LECTIO PRAECURSORIA: PLUCKING THE FOREST SOUND - THE TRANSCULTURATION OF THE FINNISH KANTELE IN JAPAN
Ezo Squirrels play the kantele. Illustration by Ayumi Nakamura (Japan)

FT Ying-Hsien Chen is an ethnomusicologist. Her doctoral dissertation (2023) dealt with the Finnish kantele in Japan.

Honoured Custos, honoured Opponent, members of the audience!

Over the years as I have been working on this dissertation, people have been asking me, a Taiwanese national, what inspired me to study a Finnish folk instrument in Japan. The answer is simple and personal. I will try to make this long story, that goes to the roots of my study, short.
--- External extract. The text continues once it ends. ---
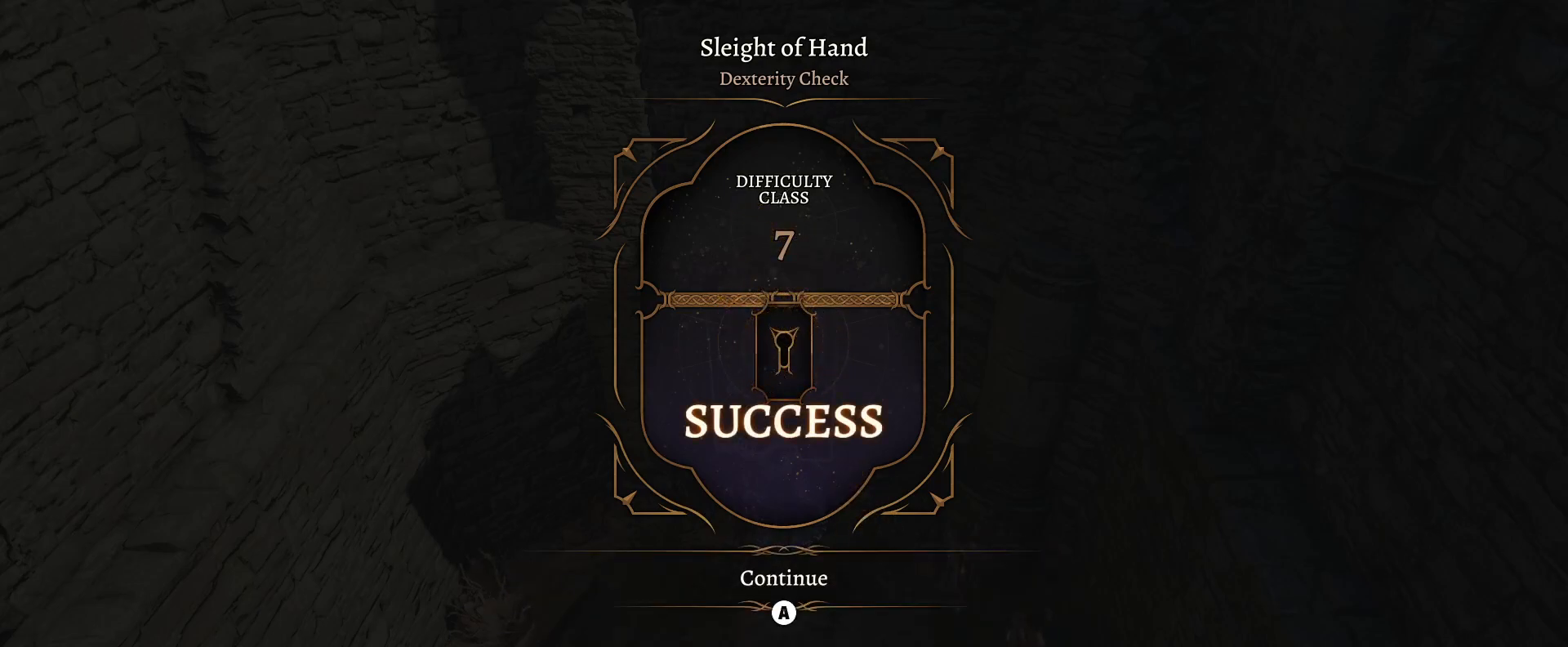
Gameplay with a controller (Xbox layout); each line is a JSON object with the inputs held at the frame after it. "events" lists button and stick changes between this image and that frame as [ms after this image, input, new state], when the widget could be followed in between.
{"buttons": [], "left_stick": "center", "right_stick": "center", "events": [[350, "A", "down"], [400, "A", "up"]]}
When I was considering applying for a place as an exchange student in Europe in 2010, Finland emerged as my destination. Coming from a small island with a diverse population, I was intrigued by the kantele’s beautiful sound and its national status in Finnish history. Later, I was privileged to study at the Sibelius Academy. As a guzheng player, the kantele was familiar to me in terms of its structure and some required techniques. The whole year was inspiring, eye-opening and emotionally profound because it took me to various places. I built a five-string kantele from pieces of wood in a Helsinki suburb. I discovered different kantele variants in a museum in middle Finland. With a small group of international students I visited Nötö, an island in the Baltic Sea with only nine inhabitants, where we found the “singing stone.” By knocking the stone with my kantele improvisation, we created music in the fascinating natural environment. As a non-Finnish speaker, the small and ancient instrument is my window to Finnish culture.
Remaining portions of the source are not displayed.